Excerpt provided:
- Opening Delimiter -

Member of the New Mexico House of Representatives from the 15th district
- In office January 15, 2013 – January 2015
- Preceded by: Bill O'Neill
- Succeeded by: Sarah Maestas Barnes

Personal details
- Born: May 14, 1956 (age 70) Eugene, Oregon, U.S.
- Party: Democratic
- Profession: Fire Chief
- Website: emilykane4nm.com

= Emily Kane =

American politician

Emily A. Kane (born May 14, 1956) is an American politician who served as a member of the New Mexico House of Representatives representing District 15 from January 15, 2013, through January 2015.

== Early life ==
Kane was born on May 14, 1956, in Eugene, Oregon. She attended the Emergency Medical Services Academy at the University of New Mexico.

- Closing Delimiter -

Stored data:
- Opening Delimiter -

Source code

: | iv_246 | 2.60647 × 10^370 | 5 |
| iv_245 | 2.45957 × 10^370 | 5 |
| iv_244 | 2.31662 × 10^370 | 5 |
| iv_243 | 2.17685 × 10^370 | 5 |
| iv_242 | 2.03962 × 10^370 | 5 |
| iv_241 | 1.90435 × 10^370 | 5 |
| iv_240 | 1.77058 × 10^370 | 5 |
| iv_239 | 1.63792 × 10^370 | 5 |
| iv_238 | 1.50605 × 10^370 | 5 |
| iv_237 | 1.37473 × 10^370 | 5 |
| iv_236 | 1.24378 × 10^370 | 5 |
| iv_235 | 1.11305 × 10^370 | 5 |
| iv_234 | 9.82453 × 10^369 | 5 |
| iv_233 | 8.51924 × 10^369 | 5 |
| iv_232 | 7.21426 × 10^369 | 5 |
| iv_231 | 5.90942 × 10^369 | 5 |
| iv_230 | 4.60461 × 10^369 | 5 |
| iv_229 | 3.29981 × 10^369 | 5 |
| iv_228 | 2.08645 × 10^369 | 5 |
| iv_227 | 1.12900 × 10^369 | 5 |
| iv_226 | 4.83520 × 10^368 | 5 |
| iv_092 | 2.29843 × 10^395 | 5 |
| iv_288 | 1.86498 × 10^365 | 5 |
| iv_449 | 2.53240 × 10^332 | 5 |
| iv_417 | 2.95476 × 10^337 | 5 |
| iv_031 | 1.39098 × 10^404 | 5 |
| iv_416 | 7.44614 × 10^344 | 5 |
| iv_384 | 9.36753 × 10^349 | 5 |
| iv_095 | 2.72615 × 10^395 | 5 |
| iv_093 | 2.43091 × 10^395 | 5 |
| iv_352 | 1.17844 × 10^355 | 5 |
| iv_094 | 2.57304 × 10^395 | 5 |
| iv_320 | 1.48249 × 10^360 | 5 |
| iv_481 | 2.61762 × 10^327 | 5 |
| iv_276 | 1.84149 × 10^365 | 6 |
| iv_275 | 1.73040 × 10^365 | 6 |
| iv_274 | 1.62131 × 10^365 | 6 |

- Closing Delimiter -

Task list:
1. According to the Emily Kane biography, what academy did Kane attend?
2. Continue the Emily Kane biography after its last sentence.

Outputs by task:
1. The Emergency Medical Services Academy at the University of New Mexico.

2.
==Career==
With District 15 incumbent Democratic Representative Bill O'Neill running for New Mexico Senate, Kane ran in the three-way June 5, 2012, Democratic Primary, winning with 962 votes (44.5%) and won the November 6, 2012, General election with 6,850 votes (51.2%) against Republican nominee Christopher Saucedo.

Kane sought a second term but was defeated for re-election by attorney Sarah Maestas Barnes, who won with 7,358 votes (53.2%) to 6,467 (46.8%) for Kane. The New Mexico Supreme Court later ruled that city Albuquerque city government employees, including police and fire, would be barred from holding public office concurrently.